Pewnego słonecznego dnia, gdy brązowa ziemia uśmiechała się w ciepłym blasku słońca, dwie małe mrówki wychyliły się ze swojego domu w mrowisku. Wkrótce słońce zajdzie, a zimny wiatr powieje, aż ziemia stanie się twarda i biała od śniegu. To był ostatni ciepły dzień, więc Anna i Andy wiedzieli, że muszą jak najlepiej go wykorzystać.
“Jestem taka głodna,” powiedziała Anna. “Myślę, że będę musiała głodować, zanim nadejdzie zima.”

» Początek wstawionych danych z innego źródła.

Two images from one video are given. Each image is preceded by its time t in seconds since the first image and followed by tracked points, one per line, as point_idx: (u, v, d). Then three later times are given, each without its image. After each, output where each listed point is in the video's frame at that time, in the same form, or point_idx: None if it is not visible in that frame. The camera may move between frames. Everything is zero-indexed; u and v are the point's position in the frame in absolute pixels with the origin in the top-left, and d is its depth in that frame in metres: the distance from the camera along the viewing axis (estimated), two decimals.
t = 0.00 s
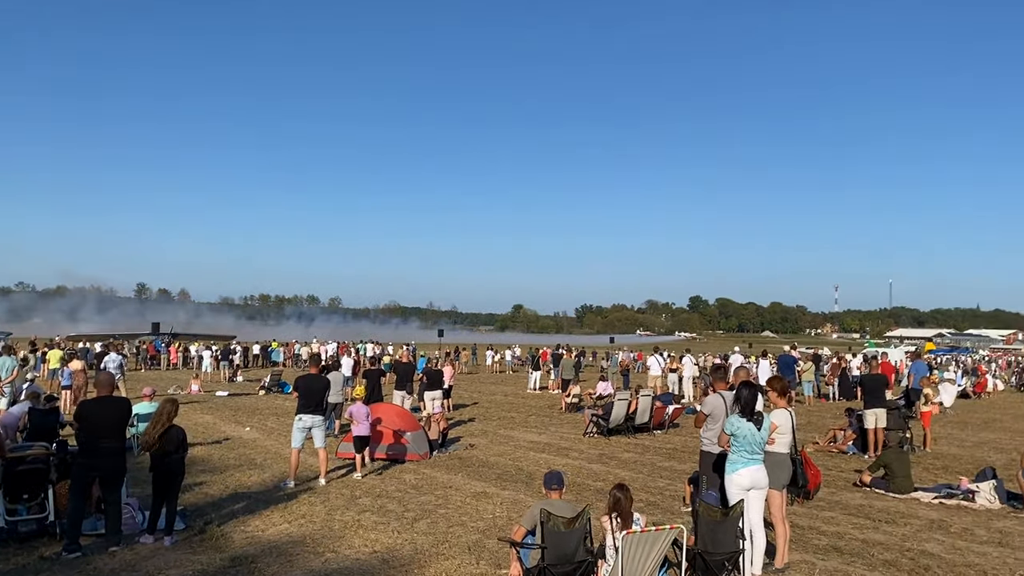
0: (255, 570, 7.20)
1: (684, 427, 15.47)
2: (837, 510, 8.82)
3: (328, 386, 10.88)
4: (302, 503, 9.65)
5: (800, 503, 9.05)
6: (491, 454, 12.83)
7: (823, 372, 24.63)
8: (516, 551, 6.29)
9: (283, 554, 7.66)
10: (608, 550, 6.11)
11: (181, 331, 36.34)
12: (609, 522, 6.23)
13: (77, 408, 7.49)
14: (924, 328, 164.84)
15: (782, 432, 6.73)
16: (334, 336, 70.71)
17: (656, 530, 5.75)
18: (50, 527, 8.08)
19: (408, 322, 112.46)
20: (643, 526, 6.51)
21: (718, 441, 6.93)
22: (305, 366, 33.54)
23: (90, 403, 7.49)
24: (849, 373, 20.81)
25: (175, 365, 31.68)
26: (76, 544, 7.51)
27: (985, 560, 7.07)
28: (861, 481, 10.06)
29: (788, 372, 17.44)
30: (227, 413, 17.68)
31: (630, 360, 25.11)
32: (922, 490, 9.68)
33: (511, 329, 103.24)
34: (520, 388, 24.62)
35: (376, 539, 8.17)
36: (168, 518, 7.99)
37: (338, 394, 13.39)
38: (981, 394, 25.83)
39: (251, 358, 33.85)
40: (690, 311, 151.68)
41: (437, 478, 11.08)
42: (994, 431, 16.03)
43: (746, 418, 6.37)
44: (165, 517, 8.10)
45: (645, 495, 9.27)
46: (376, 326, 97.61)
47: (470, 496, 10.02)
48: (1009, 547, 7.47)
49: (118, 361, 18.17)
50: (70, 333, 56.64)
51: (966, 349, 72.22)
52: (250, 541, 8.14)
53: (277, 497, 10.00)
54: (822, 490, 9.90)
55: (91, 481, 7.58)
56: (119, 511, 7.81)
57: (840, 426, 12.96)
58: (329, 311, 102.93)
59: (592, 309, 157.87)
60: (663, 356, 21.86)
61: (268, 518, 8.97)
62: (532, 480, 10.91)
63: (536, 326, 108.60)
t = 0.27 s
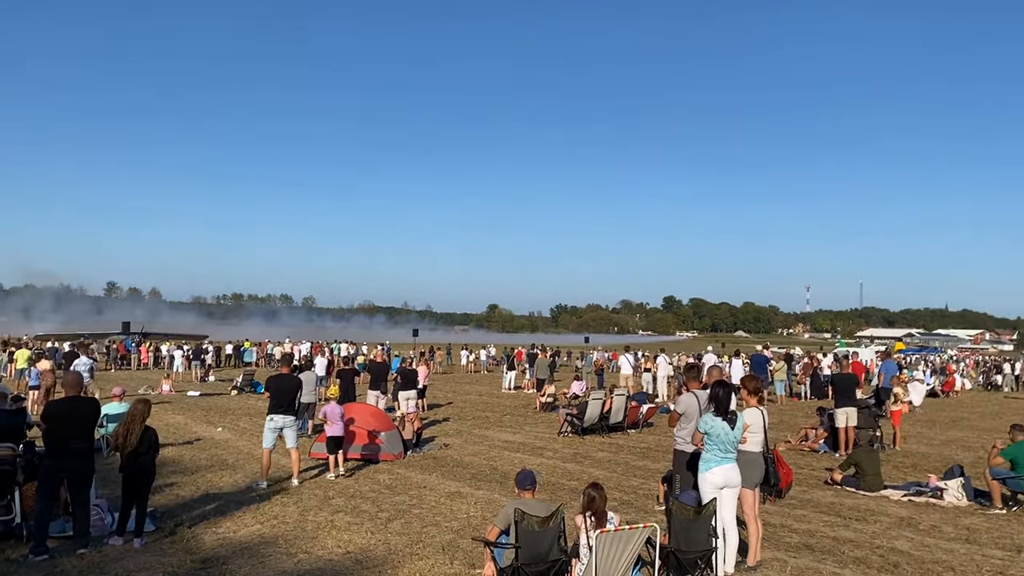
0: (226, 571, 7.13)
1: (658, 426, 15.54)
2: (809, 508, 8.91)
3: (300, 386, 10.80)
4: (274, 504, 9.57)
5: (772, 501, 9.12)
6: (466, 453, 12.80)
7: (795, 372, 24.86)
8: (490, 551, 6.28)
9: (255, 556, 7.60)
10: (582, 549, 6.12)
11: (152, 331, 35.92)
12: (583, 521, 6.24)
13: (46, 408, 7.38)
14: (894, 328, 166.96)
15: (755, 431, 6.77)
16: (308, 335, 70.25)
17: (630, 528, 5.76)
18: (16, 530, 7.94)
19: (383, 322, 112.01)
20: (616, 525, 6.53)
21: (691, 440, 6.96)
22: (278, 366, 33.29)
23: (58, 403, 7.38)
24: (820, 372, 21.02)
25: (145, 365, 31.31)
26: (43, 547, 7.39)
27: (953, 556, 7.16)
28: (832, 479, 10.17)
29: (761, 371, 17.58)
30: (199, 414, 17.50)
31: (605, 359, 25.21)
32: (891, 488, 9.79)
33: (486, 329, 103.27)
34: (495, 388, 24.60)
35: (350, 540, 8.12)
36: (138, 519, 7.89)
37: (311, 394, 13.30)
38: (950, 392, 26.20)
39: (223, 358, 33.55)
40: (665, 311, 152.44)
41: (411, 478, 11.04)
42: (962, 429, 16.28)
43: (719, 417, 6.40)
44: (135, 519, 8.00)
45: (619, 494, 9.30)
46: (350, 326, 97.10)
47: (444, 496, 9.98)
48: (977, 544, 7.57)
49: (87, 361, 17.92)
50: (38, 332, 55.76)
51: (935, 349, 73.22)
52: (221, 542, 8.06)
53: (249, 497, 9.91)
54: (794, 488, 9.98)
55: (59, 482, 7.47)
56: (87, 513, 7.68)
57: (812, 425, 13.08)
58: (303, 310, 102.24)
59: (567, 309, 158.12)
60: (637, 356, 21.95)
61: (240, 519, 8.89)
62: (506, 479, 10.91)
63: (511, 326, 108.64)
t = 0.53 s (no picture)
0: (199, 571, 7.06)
1: (634, 424, 15.60)
2: (783, 505, 8.98)
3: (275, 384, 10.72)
4: (249, 503, 9.50)
5: (746, 498, 9.19)
6: (442, 452, 12.78)
7: (769, 370, 25.06)
8: (466, 549, 6.27)
9: (229, 556, 7.53)
10: (559, 547, 6.13)
11: (125, 329, 35.51)
12: (560, 519, 6.25)
13: (15, 408, 7.26)
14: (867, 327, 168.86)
15: (730, 429, 6.82)
16: (283, 333, 69.77)
17: (608, 526, 5.78)
18: None
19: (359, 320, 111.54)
20: (593, 523, 6.54)
21: (667, 438, 6.99)
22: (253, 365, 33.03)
23: (28, 402, 7.26)
24: (794, 370, 21.20)
25: (118, 364, 30.93)
26: (13, 548, 7.28)
27: (924, 552, 7.26)
28: (805, 476, 10.26)
29: (735, 369, 17.71)
30: (173, 412, 17.33)
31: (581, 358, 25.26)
32: (864, 484, 9.90)
33: (463, 327, 103.15)
34: (472, 386, 24.57)
35: (325, 539, 8.07)
36: (110, 519, 7.80)
37: (287, 393, 13.21)
38: (921, 390, 26.54)
39: (197, 356, 33.24)
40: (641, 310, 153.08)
41: (387, 477, 11.00)
42: (933, 426, 16.48)
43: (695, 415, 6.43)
44: (107, 519, 7.90)
45: (595, 492, 9.33)
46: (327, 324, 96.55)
47: (421, 494, 9.96)
48: (947, 540, 7.67)
49: (58, 360, 17.68)
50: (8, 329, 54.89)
51: (906, 348, 74.13)
52: (194, 542, 7.98)
53: (224, 497, 9.82)
54: (768, 485, 10.06)
55: (29, 483, 7.35)
56: (58, 513, 7.58)
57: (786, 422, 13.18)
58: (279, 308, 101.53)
59: (544, 307, 158.29)
60: (614, 355, 22.04)
61: (214, 519, 8.81)
62: (482, 478, 10.89)
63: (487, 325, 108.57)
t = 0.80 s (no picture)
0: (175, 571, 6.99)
1: (612, 422, 15.65)
2: (759, 502, 9.05)
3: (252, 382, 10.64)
4: (226, 503, 9.42)
5: (723, 495, 9.24)
6: (421, 450, 12.75)
7: (746, 367, 25.26)
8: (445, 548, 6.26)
9: (205, 555, 7.46)
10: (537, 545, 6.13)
11: (99, 327, 35.09)
12: (539, 517, 6.25)
13: None
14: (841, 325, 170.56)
15: (708, 426, 6.85)
16: (260, 331, 69.30)
17: (586, 523, 5.79)
18: None
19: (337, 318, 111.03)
20: (571, 520, 6.55)
21: (645, 435, 7.02)
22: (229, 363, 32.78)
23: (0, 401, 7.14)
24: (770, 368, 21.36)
25: (92, 362, 30.57)
26: None
27: (898, 547, 7.34)
28: (781, 473, 10.34)
29: (712, 367, 17.81)
30: (147, 411, 17.16)
31: (560, 356, 25.29)
32: (839, 481, 10.00)
33: (441, 325, 102.97)
34: (450, 384, 24.54)
35: (302, 538, 8.02)
36: (84, 519, 7.70)
37: (263, 391, 13.12)
38: (895, 387, 26.84)
39: (172, 354, 32.93)
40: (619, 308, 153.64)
41: (365, 476, 10.96)
42: (907, 423, 16.67)
43: (674, 412, 6.46)
44: (81, 519, 7.81)
45: (574, 489, 9.34)
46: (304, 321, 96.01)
47: (399, 493, 9.93)
48: (921, 535, 7.77)
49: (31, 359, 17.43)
50: None
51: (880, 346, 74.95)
52: (170, 542, 7.90)
53: (200, 496, 9.74)
54: (744, 482, 10.13)
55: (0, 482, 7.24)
56: (31, 513, 7.48)
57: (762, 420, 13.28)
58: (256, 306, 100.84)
59: (522, 306, 158.42)
60: (592, 353, 22.10)
61: (190, 519, 8.73)
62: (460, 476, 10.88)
63: (466, 323, 108.45)
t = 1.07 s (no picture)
0: (142, 570, 6.91)
1: (582, 418, 15.71)
2: (727, 497, 9.15)
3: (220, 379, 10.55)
4: (193, 501, 9.34)
5: (691, 491, 9.33)
6: (391, 447, 12.72)
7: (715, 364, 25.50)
8: (414, 544, 6.26)
9: (172, 553, 7.39)
10: (507, 541, 6.15)
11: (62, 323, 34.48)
12: (509, 513, 6.26)
13: None
14: (809, 322, 172.62)
15: (676, 422, 6.92)
16: (228, 328, 68.56)
17: (555, 519, 5.81)
18: None
19: (307, 315, 110.24)
20: (541, 516, 6.57)
21: (614, 431, 7.07)
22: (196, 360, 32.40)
23: None
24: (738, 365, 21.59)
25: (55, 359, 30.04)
26: None
27: (862, 541, 7.47)
28: (749, 469, 10.46)
29: (682, 364, 17.96)
30: (113, 409, 16.92)
31: (530, 352, 25.34)
32: (805, 476, 10.14)
33: (412, 322, 102.59)
34: (421, 381, 24.48)
35: (271, 536, 7.97)
36: (47, 519, 7.58)
37: (231, 388, 13.00)
38: (860, 383, 27.24)
39: (139, 351, 32.48)
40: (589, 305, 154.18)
41: (335, 473, 10.91)
42: (871, 419, 16.93)
43: (643, 408, 6.50)
44: (44, 518, 7.70)
45: (544, 485, 9.38)
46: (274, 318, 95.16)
47: (369, 490, 9.90)
48: (884, 529, 7.91)
49: None
50: None
51: (847, 343, 75.96)
52: (136, 541, 7.81)
53: (167, 494, 9.64)
54: (713, 477, 10.23)
55: None
56: None
57: (730, 416, 13.42)
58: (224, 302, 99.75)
59: (493, 303, 158.40)
60: (562, 350, 22.17)
61: (157, 517, 8.63)
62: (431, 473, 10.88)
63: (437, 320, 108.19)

“Nie ma czasu do stracenia,” odpowiedział Andy, który był bardzo zapracowaną małą mrówką. “Nasza rodzina musi mieć jedzenie na długą zimę. Wszyscy pracują i nie możemy usiąść i płakać.”
Jak one dwie mrówki biegały i pracowały! Niosły okruszki prawie trzy razy cięższe od siebie. Pracowały równie ciężko przez cały dzień, a wieczorem, gdy wracały do domu, każda mrówka miała wystarczająco dużo, aby zapełnić wszystkie małe pokoje w domu. Następnego dnia wszyscy wyszli, krzycząc—
“Możesz wziąć to do domu?” “Możesz wziąć tamto?”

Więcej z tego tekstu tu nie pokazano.